== Study text ==
::::

Press "Enter" to skip to content

Mills MFA student memoirs queer liberation through music

Nana Aforo (known musically as Lines of Hour) has one microphone, one keyboard, a 2014 MacBook — and now, a full-length album produced with only those materials, “Alphonso Mango”. The 28-year-old Mills MFA graduate student spends hours mixing and mastering his songs, replaying them until the sound and message he wants to convey are just right. His music, he says, is memoir, documenting his journey of coming to accept his queerness and making sense of the sociopolitical forces around him. Aforo cites Jay-Z and Paul McCartney‘s musical storytelling as inspiration. He layers his voice to create haunting harmonies mixed with exciting synths and sweet keyboard melodies.


Aforo’s voice isn’t the only one on Alphonso Mango, however. One song features a heartfelt interview with his mother, and another contains an excerpt from a 1987 Margaret Thatcher speech in which she discussed Section 28, a collection of laws that outlawed the “promotion of homosexuality” by British local government, including in schools. Aforo is telling his own story, he says, but also the history of queer civil rights.

::::

== Supplied records ==
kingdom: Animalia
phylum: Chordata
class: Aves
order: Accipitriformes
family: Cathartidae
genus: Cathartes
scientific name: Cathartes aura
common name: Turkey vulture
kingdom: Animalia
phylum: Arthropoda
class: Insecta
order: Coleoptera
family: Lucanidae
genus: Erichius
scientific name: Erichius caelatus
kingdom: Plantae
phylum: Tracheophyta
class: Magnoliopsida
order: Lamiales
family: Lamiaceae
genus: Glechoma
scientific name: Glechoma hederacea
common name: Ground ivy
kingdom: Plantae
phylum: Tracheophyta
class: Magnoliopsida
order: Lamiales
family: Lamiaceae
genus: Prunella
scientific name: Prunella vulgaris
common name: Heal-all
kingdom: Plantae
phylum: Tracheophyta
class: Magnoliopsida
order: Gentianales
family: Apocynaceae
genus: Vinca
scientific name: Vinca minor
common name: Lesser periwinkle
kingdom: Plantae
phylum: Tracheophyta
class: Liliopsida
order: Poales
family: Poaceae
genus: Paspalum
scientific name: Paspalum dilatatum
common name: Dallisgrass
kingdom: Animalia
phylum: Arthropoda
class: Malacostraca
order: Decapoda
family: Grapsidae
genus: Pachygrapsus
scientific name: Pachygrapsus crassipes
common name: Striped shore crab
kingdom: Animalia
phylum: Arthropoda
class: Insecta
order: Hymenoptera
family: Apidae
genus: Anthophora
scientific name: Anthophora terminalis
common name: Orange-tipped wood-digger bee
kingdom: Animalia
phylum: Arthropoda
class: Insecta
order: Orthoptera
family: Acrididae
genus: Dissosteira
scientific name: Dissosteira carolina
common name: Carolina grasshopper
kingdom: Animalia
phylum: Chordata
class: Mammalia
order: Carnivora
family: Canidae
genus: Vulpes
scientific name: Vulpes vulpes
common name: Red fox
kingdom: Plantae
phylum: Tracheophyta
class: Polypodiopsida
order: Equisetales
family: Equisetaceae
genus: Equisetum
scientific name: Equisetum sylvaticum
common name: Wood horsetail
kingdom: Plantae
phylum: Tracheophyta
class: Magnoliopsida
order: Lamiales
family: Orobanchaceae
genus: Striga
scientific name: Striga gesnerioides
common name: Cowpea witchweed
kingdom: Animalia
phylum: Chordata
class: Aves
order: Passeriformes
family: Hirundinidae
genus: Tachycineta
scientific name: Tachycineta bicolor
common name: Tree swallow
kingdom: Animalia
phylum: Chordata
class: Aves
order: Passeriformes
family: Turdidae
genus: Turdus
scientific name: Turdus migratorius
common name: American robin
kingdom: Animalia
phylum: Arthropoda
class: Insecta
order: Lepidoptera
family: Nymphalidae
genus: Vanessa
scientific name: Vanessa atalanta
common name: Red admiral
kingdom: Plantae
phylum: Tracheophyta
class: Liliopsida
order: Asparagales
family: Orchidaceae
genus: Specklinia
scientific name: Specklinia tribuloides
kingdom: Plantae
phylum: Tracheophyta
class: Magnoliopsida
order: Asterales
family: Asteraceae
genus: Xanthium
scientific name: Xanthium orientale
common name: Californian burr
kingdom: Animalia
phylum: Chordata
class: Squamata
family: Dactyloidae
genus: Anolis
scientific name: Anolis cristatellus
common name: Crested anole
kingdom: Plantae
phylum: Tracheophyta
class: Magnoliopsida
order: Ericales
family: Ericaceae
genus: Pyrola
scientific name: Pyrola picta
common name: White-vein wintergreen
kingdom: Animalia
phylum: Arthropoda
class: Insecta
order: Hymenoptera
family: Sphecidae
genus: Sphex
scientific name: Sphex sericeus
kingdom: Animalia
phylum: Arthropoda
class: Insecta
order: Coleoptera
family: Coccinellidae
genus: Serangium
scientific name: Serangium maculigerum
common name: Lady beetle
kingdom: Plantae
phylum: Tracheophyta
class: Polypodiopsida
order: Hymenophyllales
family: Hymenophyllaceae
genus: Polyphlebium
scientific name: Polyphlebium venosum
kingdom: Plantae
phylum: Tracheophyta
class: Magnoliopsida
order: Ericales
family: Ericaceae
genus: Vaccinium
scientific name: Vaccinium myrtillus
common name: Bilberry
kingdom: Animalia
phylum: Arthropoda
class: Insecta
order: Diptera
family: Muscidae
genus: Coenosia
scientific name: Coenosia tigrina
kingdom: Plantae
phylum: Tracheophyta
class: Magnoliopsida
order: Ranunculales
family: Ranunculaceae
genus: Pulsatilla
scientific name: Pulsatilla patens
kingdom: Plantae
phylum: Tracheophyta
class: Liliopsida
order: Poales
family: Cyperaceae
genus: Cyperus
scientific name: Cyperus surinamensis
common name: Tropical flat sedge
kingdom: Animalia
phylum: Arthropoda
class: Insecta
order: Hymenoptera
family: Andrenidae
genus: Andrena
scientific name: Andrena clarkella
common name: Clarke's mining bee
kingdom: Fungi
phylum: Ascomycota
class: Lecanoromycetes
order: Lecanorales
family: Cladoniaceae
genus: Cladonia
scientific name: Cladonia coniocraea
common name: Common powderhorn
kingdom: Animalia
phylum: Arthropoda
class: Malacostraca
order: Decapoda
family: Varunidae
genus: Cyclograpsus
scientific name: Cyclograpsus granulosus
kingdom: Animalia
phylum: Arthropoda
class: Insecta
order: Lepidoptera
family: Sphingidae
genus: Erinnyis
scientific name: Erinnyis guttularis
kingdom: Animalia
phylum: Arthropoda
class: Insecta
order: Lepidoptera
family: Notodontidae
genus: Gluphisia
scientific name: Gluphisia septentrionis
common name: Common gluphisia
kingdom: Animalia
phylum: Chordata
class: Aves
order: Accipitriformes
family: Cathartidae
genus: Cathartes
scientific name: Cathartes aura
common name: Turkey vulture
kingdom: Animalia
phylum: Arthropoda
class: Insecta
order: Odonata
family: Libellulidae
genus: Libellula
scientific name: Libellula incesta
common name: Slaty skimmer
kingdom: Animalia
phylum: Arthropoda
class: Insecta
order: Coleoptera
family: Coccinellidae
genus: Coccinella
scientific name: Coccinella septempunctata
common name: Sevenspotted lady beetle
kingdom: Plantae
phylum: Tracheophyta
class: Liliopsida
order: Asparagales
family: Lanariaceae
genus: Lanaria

::::

From the article on Nana Aforo above, transcribe everything from "Nana Aforo (known" down to "sweet keyboard melodies.".

Nana Aforo (known musically as Lines of Hour) has one microphone, one keyboard, a 2014 MacBook — and now, a full-length album produced with only those materials, “Alphonso Mango”. The 28-year-old Mills MFA graduate student spends hours mixing and mastering his songs, replaying them until the sound and message he wants to convey are just right. His music, he says, is memoir, documenting his journey of coming to accept his queerness and making sense of the sociopolitical forces around him. Aforo cites Jay-Z and Paul McCartney‘s musical storytelling as inspiration. He layers his voice to create haunting harmonies mixed with exciting synths and sweet keyboard melodies.